Name 'spacy_tok' is not defined


(Jorge Barrios) #1

In lesson 4, tokenization fails in this line:

' '.join(spacy_tok(review[0]))

with the error:

name 'spacy_tok' is not defined

How can we solve this?

Conda environment and fast.ai library are up to date.

Thanks


(Bharadwaj Srigiriraju) #2

I remember fixing this… can you do a git pull from origin once again?

That line should be more like:
' '.join([sent.string.strip() for sent in spacy_tok(review[0])])

Also remember to download english models in spacy if this is the first time you’re running it.


(Allie Crevier) #3

To download the english model in spacy:

python -m spacy download en

After doing this, spacy_tok = spacy.load('en') will load the model and spacy_tok will be defined.


(gram) #4

A minor question about whether the way I rewrote your code? Is it more the Zen of Python? (I’m new at Python).

' '.join([str(i) for i in spacy_tok(review[0])])  

A bigger question is what do I do for the next cell that uses spacy_tok again in the next cell, here…

TEXT = data.Field(lower=True, tokenize=spacy_tok)

(Bharadwaj Srigiriraju) #5

Yup you can! str method seems to be returning correct string representation from doc type. Another way to write same thing would be using map like: ' '.join(map(str, spacy_tok(review[0]))).

This has been updated in the notebook, check the latest version… it has to be
TEXT = data.Field(lower=True, tokenize="spacy")


(gram) #6

Can confirm

I just followed the instructions this chap left in this comment (below) and now it works.
Question: Do I need to clone the repo into a new fastai directory and run the the setup.py install every time I need to update the repo? I suppose I want to keep my modifications to certain notebooks, but also want the latest code to be up to date with modules, so maybe a whole new directory makes sense for me. Just wondering if this is the way it’s done in general.


Lesson 4: Error running LanguageModelData.from_text_files
(Bharadwaj Srigiriraju) #7

git pull is the way to update the repo. Jeremy mentions this in videos, must’ve been mentioned somewhere in forums too. For making own changes, think everyone has their own way.

For me, I do:
git add . && git stash - to stash all my changes.
and then git pull - to update notebooks and library
and then apply them back git stash apply - to write my changes back (usually there won’t be any conflicts)

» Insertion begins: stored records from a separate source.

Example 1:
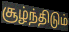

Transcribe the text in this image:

சூழ்ந்திடும்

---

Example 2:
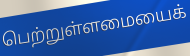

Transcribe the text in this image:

பெற்றுள்ளமையைக்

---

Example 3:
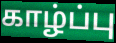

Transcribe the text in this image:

காழ்ப்பு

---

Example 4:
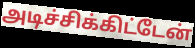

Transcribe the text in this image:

அடிச்சிக்கிட்டேன்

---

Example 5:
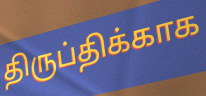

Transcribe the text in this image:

திருப்திக்காக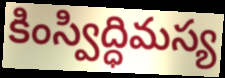
కింస్విద్ధిమస్యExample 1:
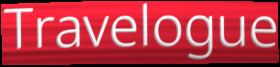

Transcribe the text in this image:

Travelogue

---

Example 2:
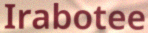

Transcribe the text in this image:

Irabotee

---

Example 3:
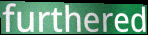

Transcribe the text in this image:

furthered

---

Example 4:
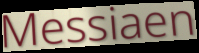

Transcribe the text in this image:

Messiaen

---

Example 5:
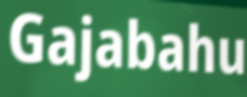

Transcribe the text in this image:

GajabahuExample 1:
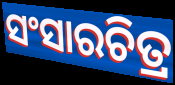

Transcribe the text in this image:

ସଂସାରଚିତ୍ର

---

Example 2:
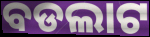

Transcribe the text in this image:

ବଡଲାଟ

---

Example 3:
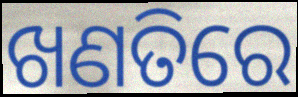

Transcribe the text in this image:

ଖଣତିରେ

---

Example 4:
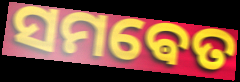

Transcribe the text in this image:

ସମଵେତ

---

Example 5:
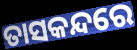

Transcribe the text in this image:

ତାସକନ୍ଦରେ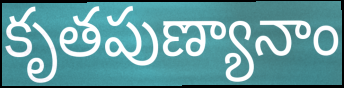
కృతపుణ్యానాం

and continue working on latest repo.

This is not the best approach, but just a quick and dirty way to pull updates and go back to working on my changes. You can google more about those commands if you want to approach the same way. Cloning to separate folder and shifting between two repos (and their updates/ bugs) is an unnecessary pain I specifically wanted to avoid.


(gram) #8

I do remember “git pull” now.
I don’t know where the information goes when I watch these videos. I’ve watched the first six and some repeatedly and retained pretty much nothing.
I managed to change some directories into my own images in some cells in notebook 1. I tried for a few days to get it to label the classifications it makes with the file locations of the images. I dug through the notes and forums about how to do this but that still didn’t work. If you happen to know how to do this I’d appreciate an answer on that.
So yeah, all I can really do after watching these lessons and looking at the notebooks is hit shift+return.